Is this equality about numbers true?

Question

Integers numbers are the ($\mathbb{+N}$) $\cup$$ (\mathbb{-N}$) and the $0$, so i can prove that:

$\mathbb{Z} +(-\mathbb{N})$ = $\mathbb{N}$

$\mathbb{Z} = \mathbb{2N}$

so,

the infinite $\mathbb{Z}$ is the double of infinite $\mathbb{N}$ ?

Answer 1

There have been many questions about comparing infinities before, so here is the answer I know from those questions:

• Infinity is not a number, you cannot make add, substract, multiply or divide them.

• For sets, you cannot add, substract,... either.

Let's say I own a bookstore with infinite books. You buy half of the books from me, so I got half of the books remaining, having the incorrect equation: $\infty-\infty=\infty$. This is incorrect because the result of $\infty-\infty$ is not defined (because there can be many more counterexamples).
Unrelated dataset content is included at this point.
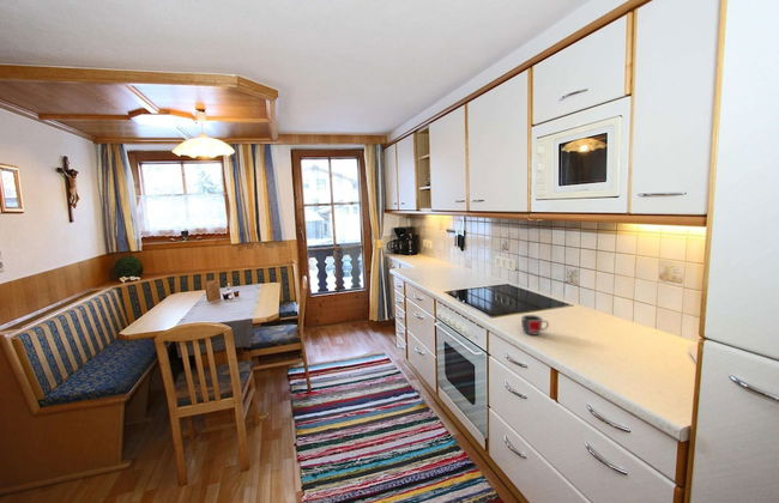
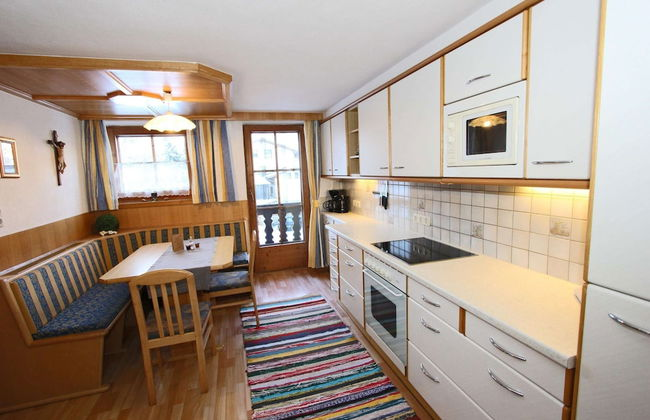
- mug [520,314,550,337]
Also, $\infty$ is not a real number, so it cannot be directly be used in any math equations, but note that the statement "The number of solutions for the equation $x^2+1>0$ is $\infty$" is correct, but $x=\infty$ is not correct.

For your question, saying that "The number of integers are twice as many as natural numbers" is incorrect, simply because you can't compare infinities, not to mention that you can't apply comparison for sets.

Answer 2

There is some correct intuition here and it only takes minor fixing to turn it into correct mathematics.

In $\mathbb{Z} +(-\mathbb{N})=\mathbb{N}$, you're probably trying to say: if one removes negative integers from $\mathbb{Z}$, you'll get $\mathbb{N}$. A correct way to express this is: $$ \mathbb{Z}\backslash (-\mathbb{N}^+)=\mathbb{N} $$ where $\mathbb{N}\equiv\{0,1,2,3,\ldots\}$ and $\mathbb{N}^+\equiv\{1,2,3,\ldots\}$. One can define addition of sets of numbers as $A+B\equiv\{a+b:a\in A,b\in B\}$ so $\mathbb{Z} +(-\mathbb{N})$ can make sense, but in this context $\mathbb{Z} +(-\mathbb{N})$ in fact equals $\mathbb{Z}$.

In $\mathbb{Z}=2\mathbb{N}$, you're probably trying to say: there are numbers in $\mathbb{Z}$ that aren't there in $\mathbb{N}$. Specifically, $\mathbb{Z}$ is formed by putting together $\mathbb{N}$ and a "flipped copy" of $\mathbb{N}$ so, in a sense, $\mathbb{Z}$ is "twice" the set that $\mathbb{N}$ is. A correct way to express this is $$ \mathbb{Z}=\mathbb{N}\cup(-\mathbb{N}). $$ (Throughout this answer, scalar multiplication of a set is defined as $xA\equiv\{xa:a\in A\}$.)